Film firsts from Lake County
Inventor and filmmaker Edward Amet in his back yard in 1898 with the backdrop for “The Battle of Santiago Bay.”
‘Hollywood on the
Prairie’
Highland Park Public Library, 494 Laurel Ave., Highland Park
10:30 a.m. Aug. 15
Admission is free
Call (847) 432-1573 or visit www.hplibrary.org
Article Extras
Updated: August 8, 2012 4:04PM
A few years before the turn of the last century, before the film industry took root in Hollywood, Lake County was the setting for some key developments in movie history.
It’s possible that the concept of movie projection was born here (the first practical 35mm projector certainly was). Also, filmmaking as a crowd-pleasing art form took several steps forward with early innovations in special effects and the creation of Essanay Film Manufacturing Company, a Chicago production company that promoted cowboy star Bronco Billy Anderson and Charlie Chaplin.
All this and more will be discussed when Lake County Discovery Museum historian Diana Dretske presents “Hollywood on the Prairie” Aug. 15 at the Highland Park library.
After Thomas Edison unveiled his Kinetoscope in 1891 there was an immediate reaction around the country — and the world — by entrepreneurs who saw exciting possibilities in the machine that made it possible to watch lifelike moving pictures.
One of them was Edward Amet of Waukegan, an electrical engineer and prolific inventor who saw Edison’s Kinetoscope and films at the 1893 Chicago World’s Fair.
“Unlike Edison, who thought moving pictures was just something kids would enjoy, a lot of other inventors wanted to pursue it further and Amet was one of those,” Dretske said. “The difference is that Amet thought of projecting the films, while only one person at a time could see Edison’s films.”
That was a very big conceptual difference indeed and one that paralleled (and may have preceded) the development in 1893 of the Cinematograph, a device that recorded, developed and projected motion pictures, by the Lumiere brothers of France.
Forgotten efforts
Today, Amet’s contributions are largely forgotten and the world generally credits the Lumieres with the development of the projector and the first public screening of moving pictures for a paying audience in 1895, but it seems clear that their developments were being made almost simultaneously.
It is even possible that Amet may have preceded the Lumiere’s first commercial screening with a program of films projected by his Magniscope projector, immediately following its completion in 1894, in Waukegan’s Phoenix Opera House.
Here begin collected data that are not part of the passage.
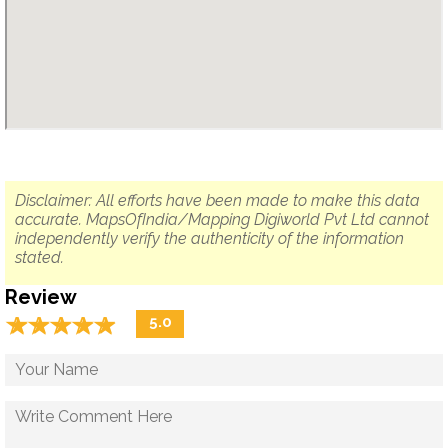
Disclaimer: All efforts have been made to make this data
accurate. MapsOfIndia/Mapping Digiworld Pvt Ltd cannot
independently verify the authenticity of the information
stated.
Review
☆
★
☆
★
☆
★
☆
★
☆
★
5.0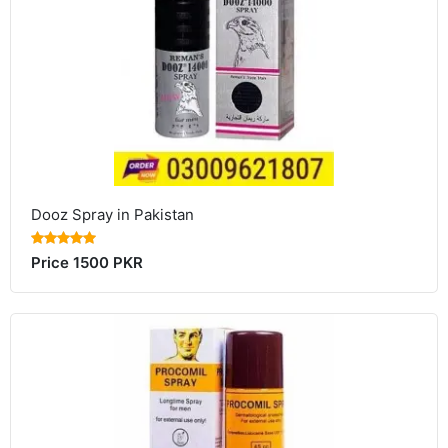
Dooz Spray in Pakistan
Price 1500 PKR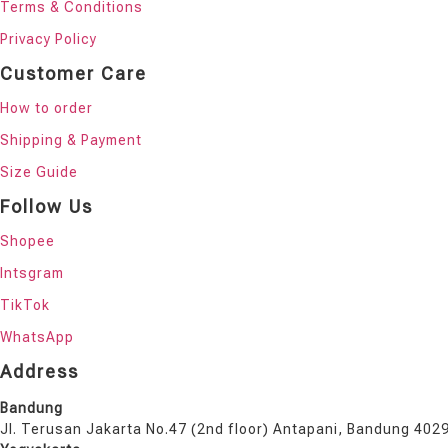
Terms & Conditions
Privacy Policy
Customer Care
How to order
Shipping & Payment
Size Guide
Follow Us
Shopee
Intsgram
TikTok
WhatsApp
Address
Bandung
Jl. Terusan Jakarta No.47 (2nd floor) Antapani, Bandung 402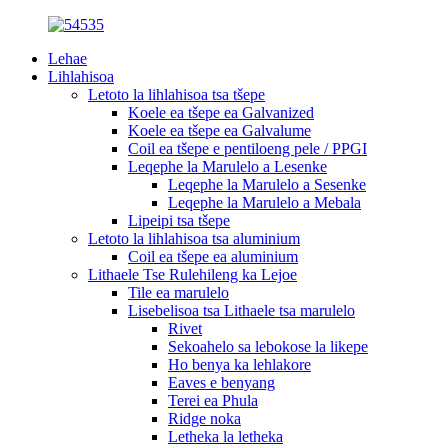
Lehae
Lihlahisoa
Letoto la lihlahisoa tsa tšepe
Koele ea tšepe ea Galvanized
Koele ea tšepe ea Galvalume
Coil ea tšepe e pentiloeng pele / PPGI
Leqephe la Marulelo a Lesenke
Leqephe la Marulelo a Sesenke
Leqephe la Marulelo a Mebala
Lipeipi tsa tšepe
Letoto la lihlahisoa tsa aluminium
Coil ea tšepe ea aluminium
Lithaele Tse Rulehileng ka Lejoe
Tile ea marulelo
Lisebelisoa tsa Lithaele tsa marulelo
Rivet
Sekoahelo sa lebokose la likepe
Ho benya ka lehlakore
Eaves e benyang
Terei ea Phula
Ridge noka
Letheka la letheka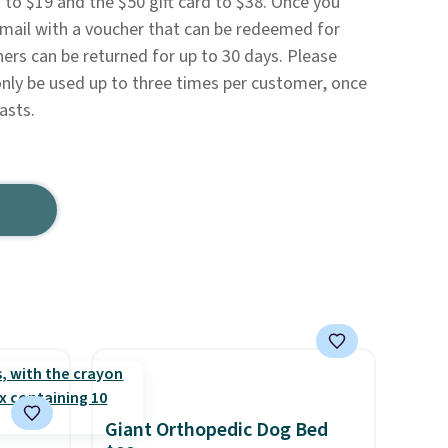
 to $19 and the $50 gift card to $38. Once you
 email with a voucher that can be redeemed for
hers can be returned for up to 30 days. Please
nly be used up to three times per customer, once
lasts.
Giant Orthopedic Dog Bed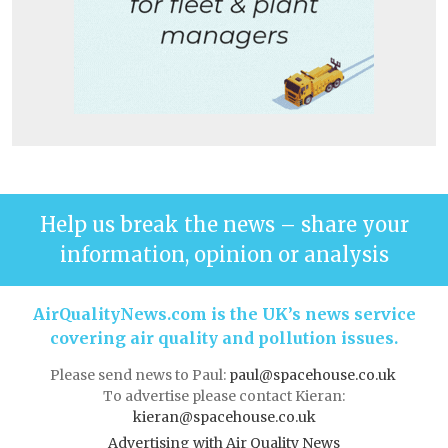
Help us break the news – share your
information, opinion or analysis
AirQualityNews.com is the UK’s news service
covering air quality and pollution issues.
Please send news to Paul:
paul@spacehouse.co.uk
To advertise please contact Kieran:
kieran@spacehouse.co.uk
Advertising with Air Quality News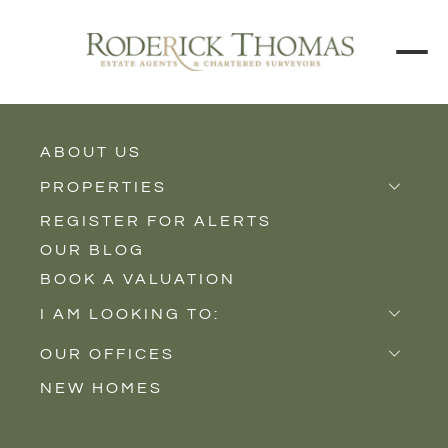
BACK TO ALL BLOGS
ABOUT US
PROPERTIES
REGISTER FOR ALERTS
Properties for Sale
OUR BLOG
Properties to Rent
BOOK A VALUATION
New Homes
I AM LOOKING TO:
Sell
OUR OFFICES
Buy
NEW HOMES
Castle Cary
Let
Somerton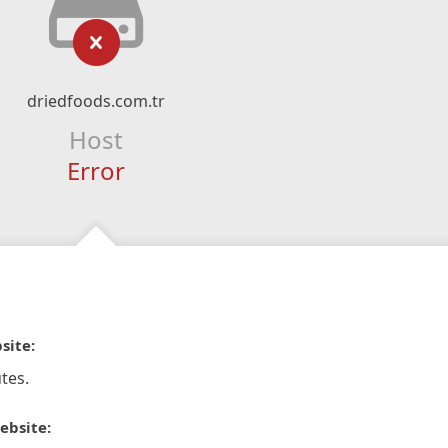
driedfoods.com.tr
Host
Error
site:
tes.
ebsite:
Conclusive proof (such as newspaper advertisement) is unavailable, but Amet’s business partner George Spoor of Highland Park adamantly laid claim to that distinction in later years. And some conspiracy theorists have believed, according to Dretske, surmised that Edison, who sued Amet and other early motion picture inventors for using his patented 35mm film stock, sent operatives to Waukegan to erase evidence of Amet’s accomplishments.
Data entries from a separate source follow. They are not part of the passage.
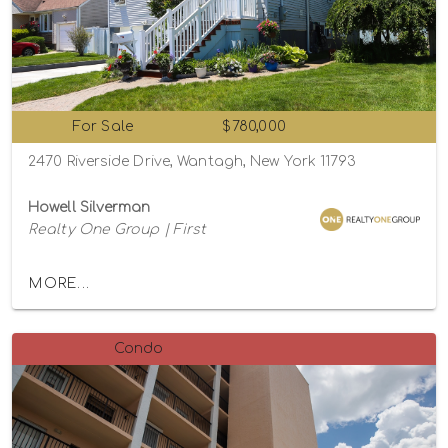
For Sale
$780,000
2470 Riverside Drive, Wantagh, New York 11793
Howell Silverman
Realty One Group | First
MORE...
Condo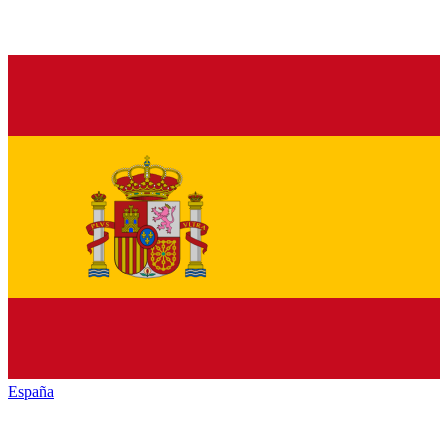
España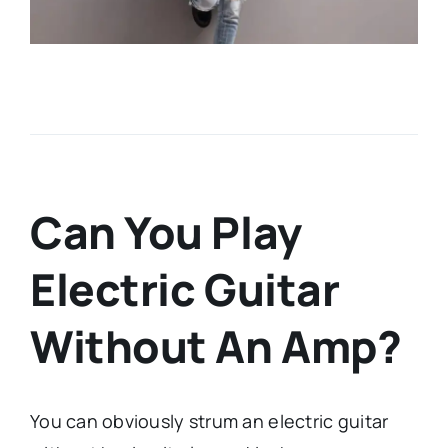
Can You Play
Electric Guitar
Without An Amp?
You can obviously strum an electric guitar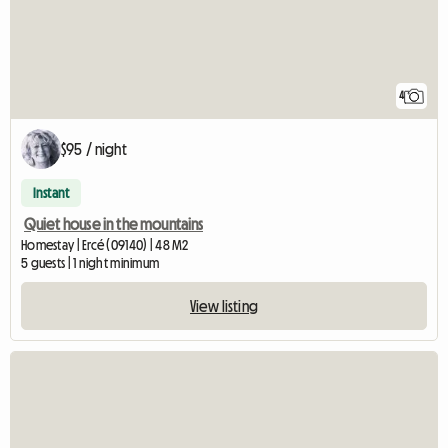
4
$95 / night
Instant
Quiet house in the mountains
Homestay | Ercé (09140) | 48 M2
5 guests | 1 night minimum
View listing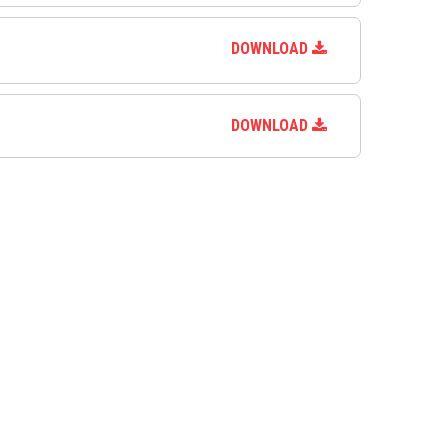
DOWNLOAD
DOWNLOAD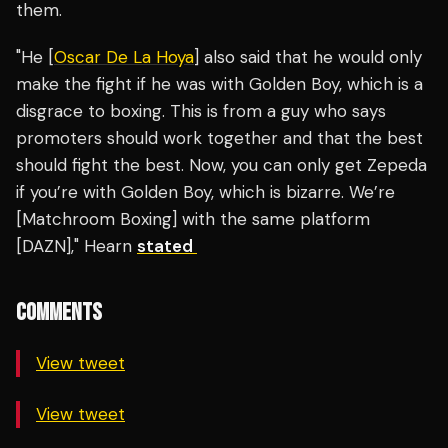
them.
"He [
Oscar De La Hoya
] also said that he would only
make the fight if he was with Golden Boy, which is a
disgrace to boxing. This is from a guy who says
promoters should work together and that the best
should fight the best. Now, you can only get Zepeda
if you’re with Golden Boy, which is bizarre. We’re
[Matchroom Boxing] with the same platform
[DAZN]," Hearn
stated
COMMENTS
View tweet
View tweet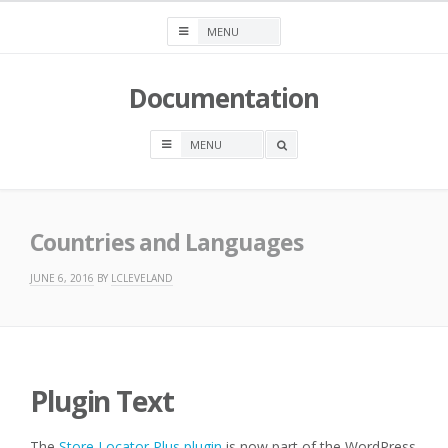
Skip
to
content
Documentation
OPEN
A
SEARCH
BOX
Countries and Languages
JUNE 6, 2016
BY
LCLEVELAND
Plugin Text
The
Store Locator Plus plugin
is now part of the WordPress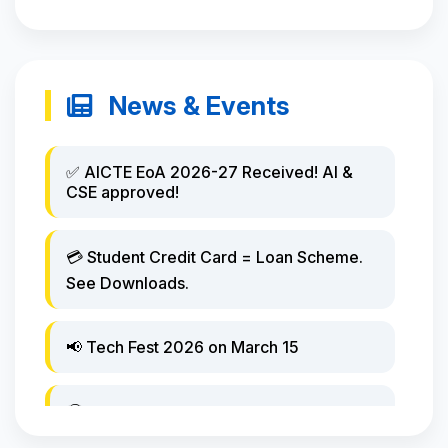
News & Events
✅ AICTE EoA 2026-27 Received! AI &
CSE approved!
💳 Student Credit Card = Loan Scheme.
See Downloads.
📢 Tech Fest 2026 on March 15
🏆 Hackathon winners announced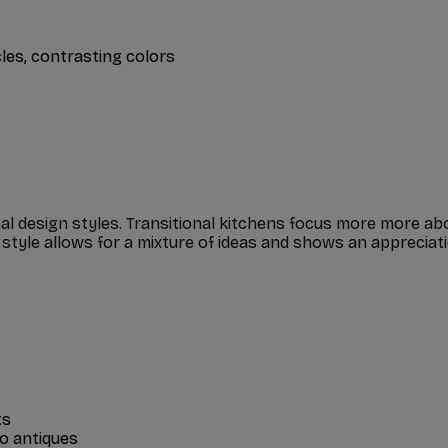
cles, contrasting colors
nal design styles. Transitional kitchens focus more more a
n style allows for a mixture of ideas and shows an apprecia
ts
to antiques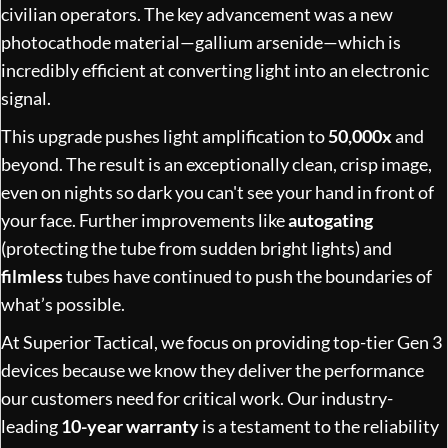
civilian operators. The key advancement was a new
photocathode material—gallium arsenide—which is
incredibly efficient at converting light into an electronic
signal.
This upgrade pushes light amplification to
50,000x
and
beyond. The result is an exceptionally clean, crisp image,
even on nights so dark you can't see your hand in front of
your face. Further improvements like
autogating
(protecting the tube from sudden bright lights) and
filmless
tubes have continued to push the boundaries of
what’s possible.
At Superior Tactical, we focus on providing top-tier Gen 3
devices because we know they deliver the performance
our customers need for critical work. Our industry-
leading
10-year warranty
is a testament to the reliability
Regardless, Amet manufactured and sold his hand-cranked Magniscopes to film exhibitors from 1895 to 1899, when Edison’s lawsuit ended that business. He also began producing his own short films, since Edison made the only other motion pictures available at the time.
“It was a necessary step,” said Dretske, noting that exhibitors needed something to show audiences with their Magniscope projectors. “He and George Spoor initially started buying discarded films from Edison, but then they realized they needed to create their own.
“Amet’s first films, in the beginning, were just recorded movement: It wasn’t story-telling, it was watching a train coming into the Waukegan depot. Then he got more creative.”
Simple films of Amet’s brothers boxing (also Spoor’s sister Isabelle and Bess Bower Dunn of Waukegan jokingly putting on the gloves for “Morning Exercise”) soon gave way to footage of marionettes (such as a dancing skeleton in “McGinty Under the Sea”) and actors posing in theatrical tableaus on a stage, and then to dramatic recreations of battles currently taking place in the Spanish American War.
War film
The most famous of those, “The Battle of Santiago Bay” (1898) was filmed in a water tank in Amet’s back yard using scale models of warships complete with special-effects cannon fire, shot against a painted backdrop of Cuba.
After settling his lawsuit with Edison, Amet phased out his Waukegan movie business, leading Spoor to co-create the famous Essanay Studios in Chicago with the early western star Anderson.
Anderson was the studio’s main attraction until Chaplin accepted a contract in 1915 for the unprecedented salary of $1,250 per week (and a $10,000 signing bonus) and made a series of 14 short comedies including his classic “The Tramp,”though only one of the films was made in Chicago before the studio relocated to Hollywood.
Amet, whose 59 other patented inventions included a fishing reel, a musical instrument called the “Ethelo” and a torpedo guidance system, also eventually moved to California, where he continued to create devices for the movie industry including a sound movie camera. He was a restless inventor, always involved with some new idea.
“His pattern was to invent something and then move on,” Dretske said. “He wasn’t interested in the business side of things. He was always trying to create something new.”